------ Text ------

3-ingredient black bean pumpkin soup is perfect for a quick, nutritious weeknight supper. It is vegan, oil-free, & scrumptious.
- 1 14.5 ounce can organic diced tomatoes with green chiles
- 3/4 cup canned unsweetened pumpkin puree
- 1 cup water
- 2 15-ounce cans low-sodium black beans, rinsed and drained
- Optional: fine sea salt & ground pepper
- In a high-speed blender or food processor, puree the tomatoes, pumpkin, water and HALF (1 can) of the black beans until smooth.
- Add the remaining half of the black beans to the blender. Using ON/OFF pulses, pulse several times until the beans are broken down slightly, but not completely smooth. Transfer to a medium saucepan.

------ Dataset excerpt ------

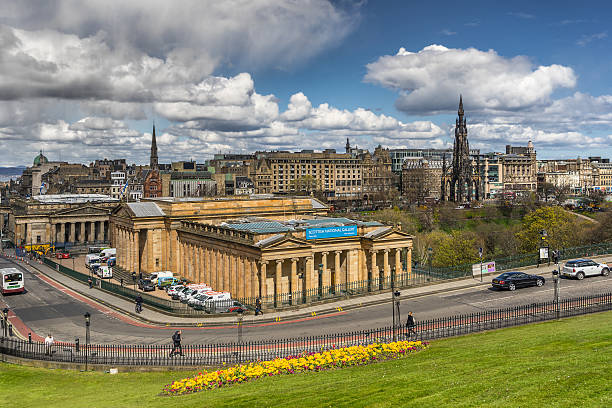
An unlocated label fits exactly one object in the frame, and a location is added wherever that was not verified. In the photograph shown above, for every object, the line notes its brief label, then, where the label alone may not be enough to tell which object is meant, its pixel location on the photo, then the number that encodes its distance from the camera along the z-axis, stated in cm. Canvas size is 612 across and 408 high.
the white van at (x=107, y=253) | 9656
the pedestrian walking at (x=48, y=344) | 4082
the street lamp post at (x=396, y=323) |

------

**Required work**. Could you copy the stretch of the soup recipe from "3-ingredient black bean" through "a medium saucepan." word for word?

**Solution for this task**.
3-ingredient black bean pumpkin soup is perfect for a quick, nutritious weeknight supper. It is vegan, oil-free, & scrumptious.
- 1 14.5 ounce can organic diced tomatoes with green chiles
- 3/4 cup canned unsweetened pumpkin puree
- 1 cup water
- 2 15-ounce cans low-sodium black beans, rinsed and drained
- Optional: fine sea salt & ground pepper
- In a high-speed blender or food processor, puree the tomatoes, pumpkin, water and HALF (1 can) of the black beans until smooth.
- Add the remaining half of the black beans to the blender. Using ON/OFF pulses, pulse several times until the beans are broken down slightly, but not completely smooth. Transfer to a medium saucepan.